(Records from a dataset)
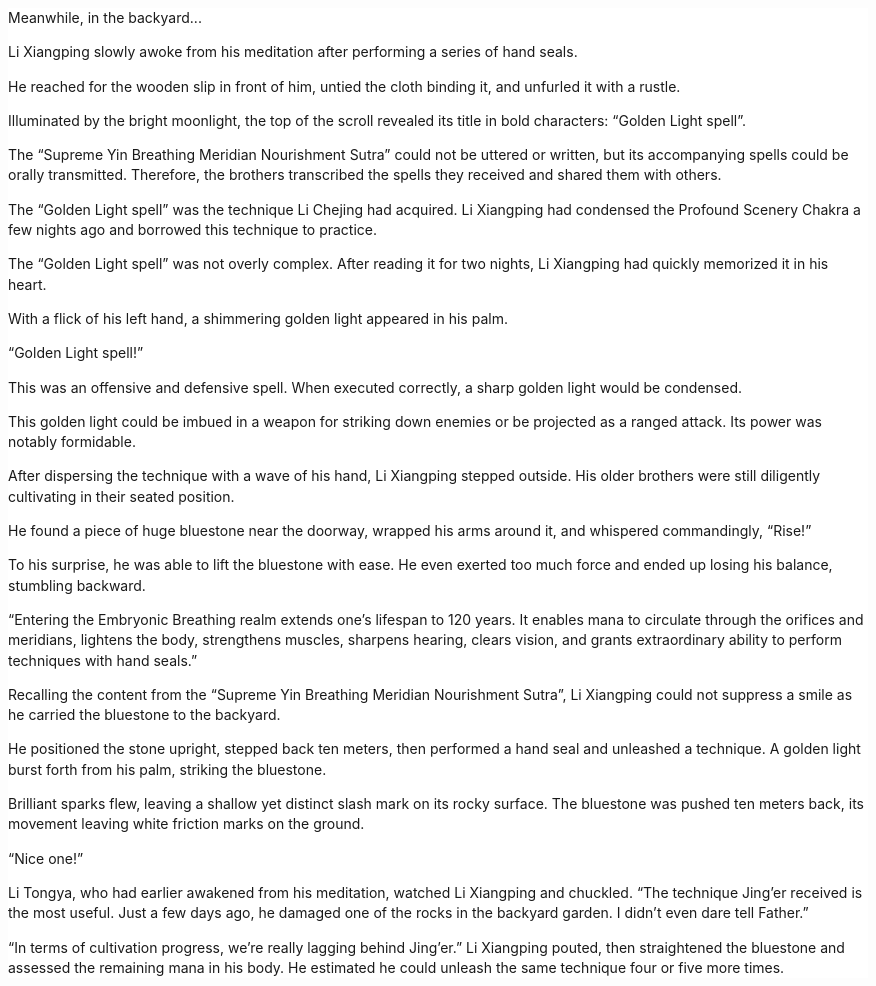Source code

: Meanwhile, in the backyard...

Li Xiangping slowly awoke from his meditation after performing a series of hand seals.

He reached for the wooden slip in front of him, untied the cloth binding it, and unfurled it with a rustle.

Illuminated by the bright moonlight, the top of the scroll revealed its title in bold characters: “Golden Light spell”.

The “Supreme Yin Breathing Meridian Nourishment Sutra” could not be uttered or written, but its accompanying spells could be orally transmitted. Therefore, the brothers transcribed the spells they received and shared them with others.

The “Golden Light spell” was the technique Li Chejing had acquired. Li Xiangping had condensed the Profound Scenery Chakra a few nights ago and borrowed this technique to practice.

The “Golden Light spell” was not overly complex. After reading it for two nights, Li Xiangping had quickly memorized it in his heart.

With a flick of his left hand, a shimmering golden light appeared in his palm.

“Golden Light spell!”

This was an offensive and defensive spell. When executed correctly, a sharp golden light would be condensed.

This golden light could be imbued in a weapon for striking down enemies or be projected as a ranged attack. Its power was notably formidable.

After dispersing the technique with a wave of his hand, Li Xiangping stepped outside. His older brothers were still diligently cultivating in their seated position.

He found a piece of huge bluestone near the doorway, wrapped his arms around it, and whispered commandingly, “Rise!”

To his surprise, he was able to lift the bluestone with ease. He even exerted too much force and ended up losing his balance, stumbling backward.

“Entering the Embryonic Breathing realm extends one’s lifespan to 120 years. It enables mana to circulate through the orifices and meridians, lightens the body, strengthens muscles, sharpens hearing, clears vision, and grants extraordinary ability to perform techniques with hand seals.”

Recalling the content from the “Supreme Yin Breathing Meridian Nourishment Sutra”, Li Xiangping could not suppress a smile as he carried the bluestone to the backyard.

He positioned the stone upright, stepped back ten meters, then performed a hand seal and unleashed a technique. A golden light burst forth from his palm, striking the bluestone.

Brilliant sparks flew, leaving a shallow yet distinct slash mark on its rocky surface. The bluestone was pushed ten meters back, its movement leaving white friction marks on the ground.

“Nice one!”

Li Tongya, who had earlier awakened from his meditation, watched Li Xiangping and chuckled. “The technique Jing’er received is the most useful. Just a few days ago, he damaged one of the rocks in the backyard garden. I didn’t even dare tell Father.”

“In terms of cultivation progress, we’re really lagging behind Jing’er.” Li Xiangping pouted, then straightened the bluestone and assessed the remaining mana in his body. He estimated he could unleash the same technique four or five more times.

## HOW TO COMPLETE THIS TASK
Each line above from the one with "This was an" up to and including the one with "To his surprise, he" must be set down exactly, and no line outside that span may appear.

## FINISHED TASK
This was an offensive and defensive spell. When executed correctly, a sharp golden light would be condensed.

This golden light could be imbued in a weapon for striking down enemies or be projected as a ranged attack. Its power was notably formidable.

After dispersing the technique with a wave of his hand, Li Xiangping stepped outside. His older brothers were still diligently cultivating in their seated position.

He found a piece of huge bluestone near the doorway, wrapped his arms around it, and whispered commandingly, “Rise!”

To his surprise, he was able to lift the bluestone with ease. He even exerted too much force and ended up losing his balance, stumbling backward.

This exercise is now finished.